## What to do
1. Using the passage about studying Latin with Wheelock, answer these:
(a) How much material does the writer's class cover each week?
(b) To which conjugation does the verb vocare belong?
(c) Which language did the writer stop taking?
2. Return the portion of the passage about studying Latin with Wheelock starting at "And Wheelock doesn't" and ending at "Labor me vocat!", copied word for word.

## Exercise passage
I've tried picking up Latin on my own but it never worked and when I finally was able to take Latin in college the textbook the professor used was Wheelock and I was amazed. For the first time all those endings made sense and why the endings changed made sense also. Learning grammar may be old fashioned but I prefer to know it. For me, it makes things easier. Instead of looking at a Latin sentence and being completely lost, I could easily look up the gender of a noun (if I didn't remember it) and figure out what function it served based on its ending, what adjective went with what noun because of agreement, what tense the sentence was in because of the verb and anything else I needed to know about the sentence so I could translate it. Wheelock takes quite a bit of studying and I have had to buy several extra books because my command of English grammar is laughable but Wheelock is the only Latin book that I've ever been able to understand.
And Wheelock doesn't really bombard you with too much information at once either. At least not for our class since we do a chapter a week. Each chapter has the new information first, a list of vocabulary next, and sentences to translate along with a paragraph at the end. That's pretty much all I pay attention to and while Wheelock doesn't provide answers for the chapter exercises, they can be found on the internet (most of them), and the exercises in the back of the book have answers to them.
Labor me vocat!
Labor- 3rd declension masculine noun and because of the form it is in, it is either the nomitive (subject of the sentence) or the vocative (direct address). Labor means work, toil, etc. Me- pronoun meaning me. Vocat- the t tells you it is third person singular (he/she/it) and since this is a first conjugation verb (vocare- to call), it is in the present indicative active (basically he/she/it calls, is calling, does call). And the it refers to labor since labor's form indicates that it can be a subject. Work calls me. Work is calling me. Work does call me.
I just gave you a long tedious explanation but I can assure you, I feel much better translating a sentence and being able to tell exactly why it is translated that way instead of being lost. I quit taking Spanish, and still loathe the subject, because I was lost. I made good grades, could write it, read it, but I had no clue what I was doing. Just stuck stuff together because I had memorized what sorts of things went with what sorts of things. Being able to pick apart a Latin sentence and be able to tell what the subject is, direct object is, indirect object is, the tense the sentence is in, and everything else is a wonderful feeling. If you want to skip the grammar, go ahead, but I prefer to be able to understand what I'm doing and Wheelock is the only book that seems to understand that.

## Supplied material
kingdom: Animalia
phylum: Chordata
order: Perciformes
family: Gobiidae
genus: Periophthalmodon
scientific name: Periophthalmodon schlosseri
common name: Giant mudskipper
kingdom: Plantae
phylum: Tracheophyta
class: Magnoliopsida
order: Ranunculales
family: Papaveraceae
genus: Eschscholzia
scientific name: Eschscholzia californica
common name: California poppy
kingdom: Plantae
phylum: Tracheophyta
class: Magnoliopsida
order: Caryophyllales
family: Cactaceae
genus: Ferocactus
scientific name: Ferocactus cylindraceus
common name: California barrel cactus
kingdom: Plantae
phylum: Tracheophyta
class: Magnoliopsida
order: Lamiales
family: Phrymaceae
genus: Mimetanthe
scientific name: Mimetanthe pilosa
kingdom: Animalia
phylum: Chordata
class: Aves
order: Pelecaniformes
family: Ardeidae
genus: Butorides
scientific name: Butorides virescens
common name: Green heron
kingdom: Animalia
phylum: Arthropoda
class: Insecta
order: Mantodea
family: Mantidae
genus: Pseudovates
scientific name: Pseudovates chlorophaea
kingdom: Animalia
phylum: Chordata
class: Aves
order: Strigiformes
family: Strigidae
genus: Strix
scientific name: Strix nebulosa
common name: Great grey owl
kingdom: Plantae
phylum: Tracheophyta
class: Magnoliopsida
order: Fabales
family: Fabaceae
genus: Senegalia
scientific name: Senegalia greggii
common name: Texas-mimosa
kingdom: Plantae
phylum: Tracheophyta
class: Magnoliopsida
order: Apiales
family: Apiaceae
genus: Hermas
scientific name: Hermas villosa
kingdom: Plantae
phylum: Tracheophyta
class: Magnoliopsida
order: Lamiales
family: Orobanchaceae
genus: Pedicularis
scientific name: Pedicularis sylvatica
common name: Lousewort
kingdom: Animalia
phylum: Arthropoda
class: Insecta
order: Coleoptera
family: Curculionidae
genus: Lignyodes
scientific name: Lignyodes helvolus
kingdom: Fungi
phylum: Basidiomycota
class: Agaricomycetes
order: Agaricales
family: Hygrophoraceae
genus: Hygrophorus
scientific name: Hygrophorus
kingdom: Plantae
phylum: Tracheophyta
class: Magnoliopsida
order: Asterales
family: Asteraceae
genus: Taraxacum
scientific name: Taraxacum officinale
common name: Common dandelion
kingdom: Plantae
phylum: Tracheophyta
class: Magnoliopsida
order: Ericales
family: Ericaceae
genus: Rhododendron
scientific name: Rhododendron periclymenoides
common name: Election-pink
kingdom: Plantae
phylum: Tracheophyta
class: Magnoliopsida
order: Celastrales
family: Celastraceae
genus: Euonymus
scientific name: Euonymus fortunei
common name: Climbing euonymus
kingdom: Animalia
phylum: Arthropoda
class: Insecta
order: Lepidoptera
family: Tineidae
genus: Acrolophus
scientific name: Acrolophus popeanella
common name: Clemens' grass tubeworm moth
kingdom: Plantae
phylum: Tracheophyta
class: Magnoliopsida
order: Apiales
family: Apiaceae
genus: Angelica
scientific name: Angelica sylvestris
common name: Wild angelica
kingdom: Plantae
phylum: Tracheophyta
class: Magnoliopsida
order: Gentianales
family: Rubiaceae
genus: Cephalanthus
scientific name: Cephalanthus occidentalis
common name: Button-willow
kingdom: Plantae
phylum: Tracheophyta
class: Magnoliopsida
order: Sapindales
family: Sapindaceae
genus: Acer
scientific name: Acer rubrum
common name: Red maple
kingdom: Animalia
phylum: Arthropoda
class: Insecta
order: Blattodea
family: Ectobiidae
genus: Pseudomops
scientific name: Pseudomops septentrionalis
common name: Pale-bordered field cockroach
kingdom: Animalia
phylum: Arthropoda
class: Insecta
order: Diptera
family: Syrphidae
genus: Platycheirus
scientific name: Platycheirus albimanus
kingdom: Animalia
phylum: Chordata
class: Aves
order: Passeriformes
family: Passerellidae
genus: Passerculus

## Answers for the exercise
1.
(a) One chapter.
(b) The first conjugation.
(c) Spanish.

2.
And Wheelock doesn't really bombard you with too much information at once either. At least not for our class since we do a chapter a week. Each chapter has the new information first, a list of vocabulary next, and sentences to translate along with a paragraph at the end. That's pretty much all I pay attention to and while Wheelock doesn't provide answers for the chapter exercises, they can be found on the internet (most of them), and the exercises in the back of the book have answers to them.
Labor me vocat!